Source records
:::
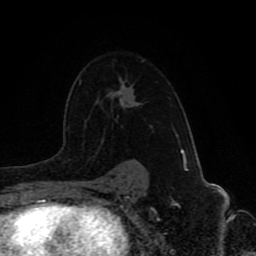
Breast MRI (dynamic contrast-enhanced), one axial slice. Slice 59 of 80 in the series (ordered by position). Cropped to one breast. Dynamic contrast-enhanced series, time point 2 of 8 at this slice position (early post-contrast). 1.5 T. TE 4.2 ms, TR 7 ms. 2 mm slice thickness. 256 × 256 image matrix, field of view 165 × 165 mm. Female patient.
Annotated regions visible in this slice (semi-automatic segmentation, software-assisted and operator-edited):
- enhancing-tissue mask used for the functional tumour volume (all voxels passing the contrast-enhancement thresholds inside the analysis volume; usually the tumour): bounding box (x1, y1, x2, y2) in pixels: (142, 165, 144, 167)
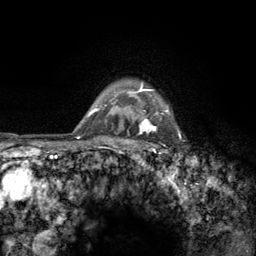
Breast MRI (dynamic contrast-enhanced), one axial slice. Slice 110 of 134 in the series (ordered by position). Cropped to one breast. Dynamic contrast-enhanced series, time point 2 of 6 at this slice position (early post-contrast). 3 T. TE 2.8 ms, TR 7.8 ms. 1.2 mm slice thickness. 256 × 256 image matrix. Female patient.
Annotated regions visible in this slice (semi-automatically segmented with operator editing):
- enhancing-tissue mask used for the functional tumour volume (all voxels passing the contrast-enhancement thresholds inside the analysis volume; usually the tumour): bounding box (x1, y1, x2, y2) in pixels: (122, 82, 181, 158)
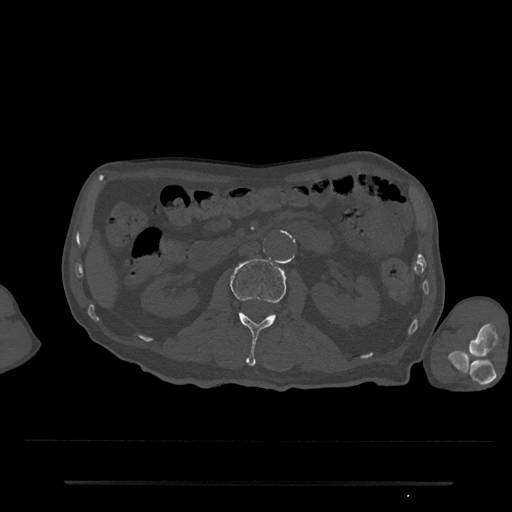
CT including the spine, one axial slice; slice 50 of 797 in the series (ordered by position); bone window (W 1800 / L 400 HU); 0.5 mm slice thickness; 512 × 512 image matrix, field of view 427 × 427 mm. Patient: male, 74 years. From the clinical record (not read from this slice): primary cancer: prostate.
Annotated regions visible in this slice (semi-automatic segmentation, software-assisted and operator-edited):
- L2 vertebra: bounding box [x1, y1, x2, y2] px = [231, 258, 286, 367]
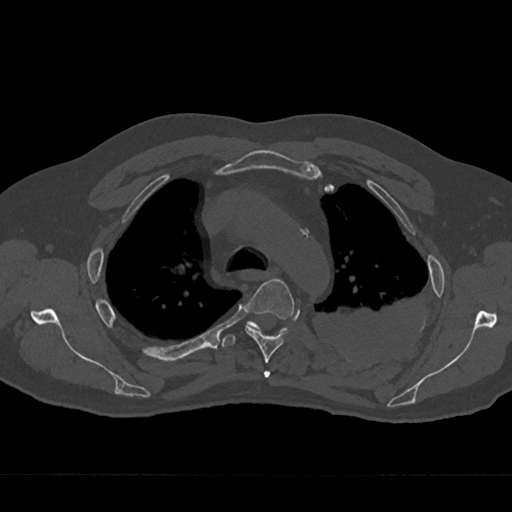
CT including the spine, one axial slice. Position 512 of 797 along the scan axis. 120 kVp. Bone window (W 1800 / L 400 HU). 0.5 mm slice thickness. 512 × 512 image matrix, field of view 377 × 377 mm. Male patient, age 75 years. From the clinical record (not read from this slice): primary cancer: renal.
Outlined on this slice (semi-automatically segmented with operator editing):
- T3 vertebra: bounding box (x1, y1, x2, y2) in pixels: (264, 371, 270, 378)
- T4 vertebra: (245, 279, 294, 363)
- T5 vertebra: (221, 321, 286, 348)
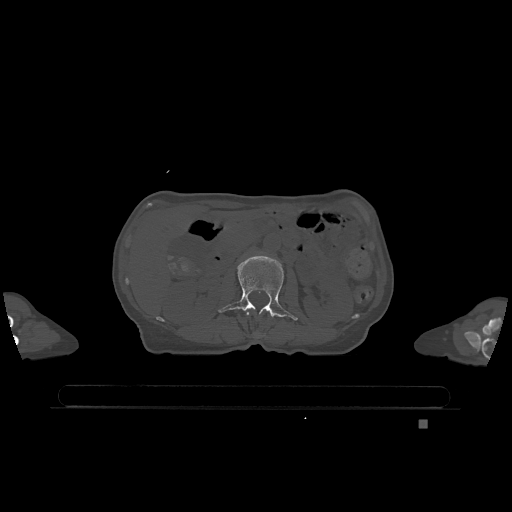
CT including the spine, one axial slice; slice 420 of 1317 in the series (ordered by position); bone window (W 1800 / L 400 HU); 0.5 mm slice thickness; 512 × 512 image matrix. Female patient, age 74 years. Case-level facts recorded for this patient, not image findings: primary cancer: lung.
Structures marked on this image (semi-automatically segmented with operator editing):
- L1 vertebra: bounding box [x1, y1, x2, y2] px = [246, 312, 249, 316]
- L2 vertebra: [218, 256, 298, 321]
:::
What to do:
Return the total of lines in these records that hold "pixels", without any other words.

Task response:
3